DRAKESBORO, Ky. (WATE) — The Tennessee Valley Authority released dramatic footage on Thursday of the implosion of three cooling towers at a shuttered coal plan in Kentucky.

The three 435-foot cooling towers at the Paradise Fossil Plant site in Drakesboro, Kentucky were safely imploded on Nov. 10 as the TVA continues to clear the site for potential new development.

The coal plant served the Tennessee Valley for 59 years.

The agency hopes to return the site to “brownfield” status around 2030.

Brownfields are properties which the expansion, redevelopment or reuse of may be complicated by the presence or potential presence of a hazardous substance, pollutant, or contaminate. According to the Environmental Protection Agency, their Brownfields Program in 2022 has helped make nearly 150,000 acres of land ready for anticipated reuse.

In 2017, the gas-fired Paradise Combined Cycle Plant was opened on the site. Additional gas-fired combustion turbines at Paradise are also being built on the site.
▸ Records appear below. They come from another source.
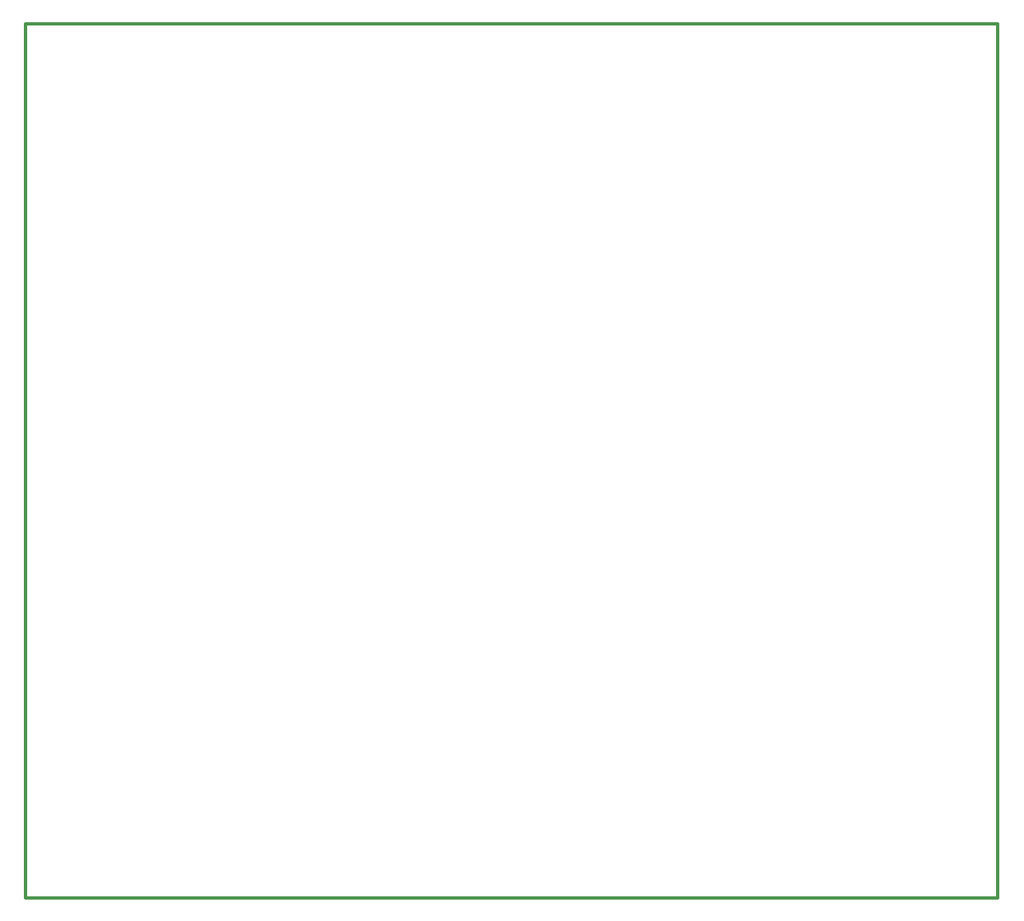
<source format=gbr>
G04 #@! TF.GenerationSoftware,KiCad,Pcbnew,(5.1.2-1)-1*
G04 #@! TF.CreationDate,2021-05-08T22:39:51+03:00*
G04 #@! TF.ProjectId,UAK_3,55414b5f-332e-46b6-9963-61645f706362,rev?*
G04 #@! TF.SameCoordinates,Original*
G04 #@! TF.FileFunction,Profile,NP*
%FSLAX46Y46*%
G04 Gerber Fmt 4.6, Leading zero omitted, Abs format (unit mm)*
G04 Created by KiCad (PCBNEW (5.1.2-1)-1) date 2021-05-08 22:39:51*
%MOMM*%
%LPD*%
G04 APERTURE LIST*
%ADD10C,0.300000*%
G04 APERTURE END LIST*
D10*
X0Y0D02*
X0Y90000000D01*
X100000000Y0D02*
X0Y0D01*
X100000000Y90000000D02*
X100000000Y0D01*
X0Y90000000D02*
X100000000Y90000000D01*
M02*

</source>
Paradise Fossil Units 1 and 2 were retired in 2017. Paradise Unit 3 stopped operations in 2020. According to TVA, this effectively closed the coal-fired plant.

“The decommissioning program directly aligns with TVA’s commitment to environmental stewardship and economic development as we execute safe, environmentally sound, and cost-effective projects across TVA’s power service area,” said Charles Chappell, general manager, Decommissioning.

TVA is investing billions of dollars to help build “the energy system of the future,” which they say will provide low-cost, reliable power. This includes gas-fire plants like the one at the Paradise site.